Inlining per se doesn't. However, since the second argument is a compile-time constant, the compiler can propagate that constant into the inlined function.
Since the first argument is also a compile-time constant, the entire
a = Multiply(10,8);
can be replaced with
a = 80;
In fact, this is precisely what my compiler (gcc 4.7.2) does when I turn on optimizations.

a = Multiply(10,8);
Let's manually inline the function call:
a = 10 * 8;
Now, of course 8 is a compile-time constant here, so the compiler can use the bit-shift optimization as described. However, it would likely perform a better optimization and just replace 10 * 8 with 80. Compilers are very smart - given a constant expression, such as 10 * 8, they can work out the result at compile time.
That would be different had you done:
int x;
std::cin >> x;
a = Multiply(10,x);
If you inline Multiply here, you get:
int x;
std::cin >> x;
a = 10 * x;
The compiler doesn't know the value of x at compile-time and therefore can't optimize this in the same way.

Related

If `v` is a class, can `v + 1 - 1` be optimized by compiler to `v`?

Consider the following code:
struct S{
int a, b;
S() : a(0), b(10) {}
};
S operator + (const S& v, int n){
S r = v;
r.a += n;
return r;
}
S operator - (const S& v, int n){
S r = v;
r.b -= n;
return r;
}
S v = S() + 1 - 1;
Is it possible that S() + 1 - 1 will be optimized to S() ?
How does a compiler even determines when this kind of things can be optimized?
No, a compiler is not allowed to optimize
S() + 1 - 1
into
S()
because those two expressions are not equivalent for your class S.
Even though it might be non-idiomatic, it's completely valid for S to be written as you have done, in a way that operator+ and operator- don't cancel each other out (in your case, by modifying different member variables in the 2 operators).
The compiler is required to evaluate S() + 1 before using that result in the evaluation of - 1, and is only allowed to optimize that expression if it can prove that the resulting expression would be the same. In other words, the program must follow the as-if rule. Obviously, in this case the results would be different, and so the optimization is not allowed.
By the same token, if the compiler can see that an expression, and this can be any expression at all, is equivalent to some other expression, then it is allowed to optimize it as much as it wants. But again, the compiler must adhere to the as-if rule, i.e. the resulting program must behave exactly as if none of those optimizations were ever made at all.
Note that while your implementation of S is valid according to the language rules, it is quite strange, and will surprise users of the class. I suggest only doing that for types that are very clearly domain specific, and where users of the type naturally expect that + and - are not necessarily inverses of each other.
To avoid confusion, let's write it like this:
S a;
S b = a + 1 - 1;
To better see what happens in the last line you can rewrite the operator calls explicitly:
S b = a.operator+( 1 ).operator-( 1 );
Already here we see that the compiler cannot simply skip +1 -1. To do that it would have to first prove that applying +1 and then -1 to a S is the same as not applying any operation.
Usually that is the case, since typically + and - are inverses.
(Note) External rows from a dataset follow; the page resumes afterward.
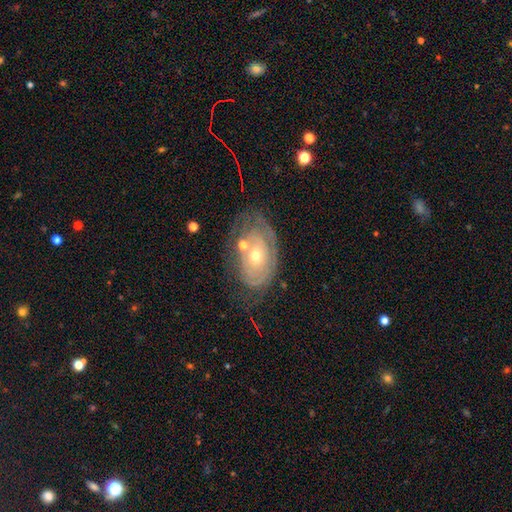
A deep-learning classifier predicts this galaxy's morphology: Smooth or featured: featured or disk — 71% (smooth — 21%)
Edge-on disk: no — 94% (yes — 6%)
Bar: no — 85% (weak — 12%)
Spiral arms: yes — 66% (no — 34%)
Bulge size: small — 54% (moderate — 42%)
Merging: none — 54% (minor disturbance — 23%)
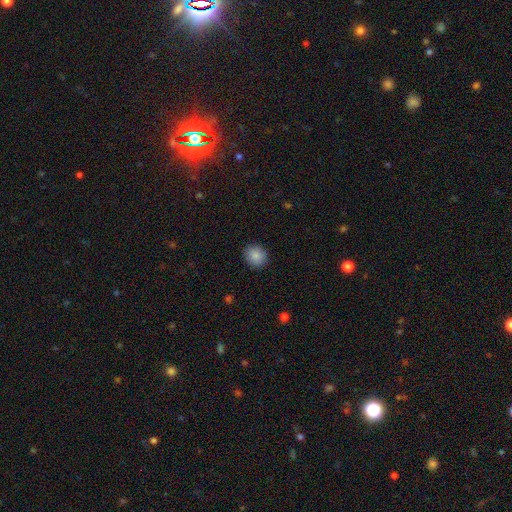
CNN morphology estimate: The model was most divided on "how rounded": round: 73%, in between: 26%, cigar-shaped: 1%. More confident: merging — none (89%); smooth or featured — smooth (88%).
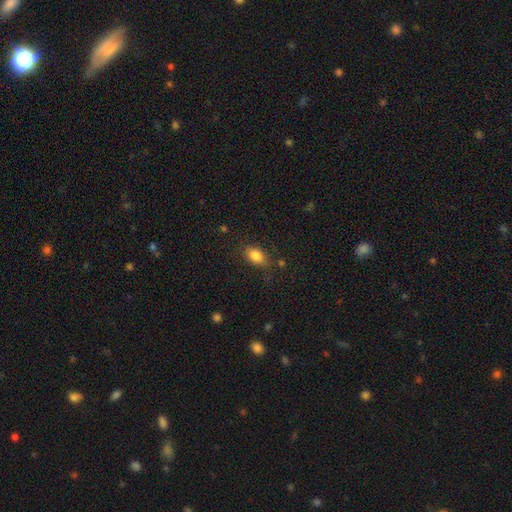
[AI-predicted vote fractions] Smooth or featured?
  - smooth: 85% *
  - star or artifact: 9%
  - featured or disk: 6%
How rounded?
  - in between: 86% *
  - round: 12%
  - cigar-shaped: 3%
Merging?
  - none: 76% *
  - minor disturbance: 16%
  - major disturbance: 5%
  - merger: 2%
However, your operators are not inverses of each other, as they increment/decrement different members.
Is it possible that S() + 1 - 1 will be optimized to S() ?
No, because the result would not be the same.
How does a compiler even determines when this kind of things can be optimized?
This is covered by the so-called as-if rule. If there is no observable difference, then compilers are allowed to transform the code to get an optimization. On the other hand, an optimization may never change observable behavior (there are a few exceptions, but they don't apply here).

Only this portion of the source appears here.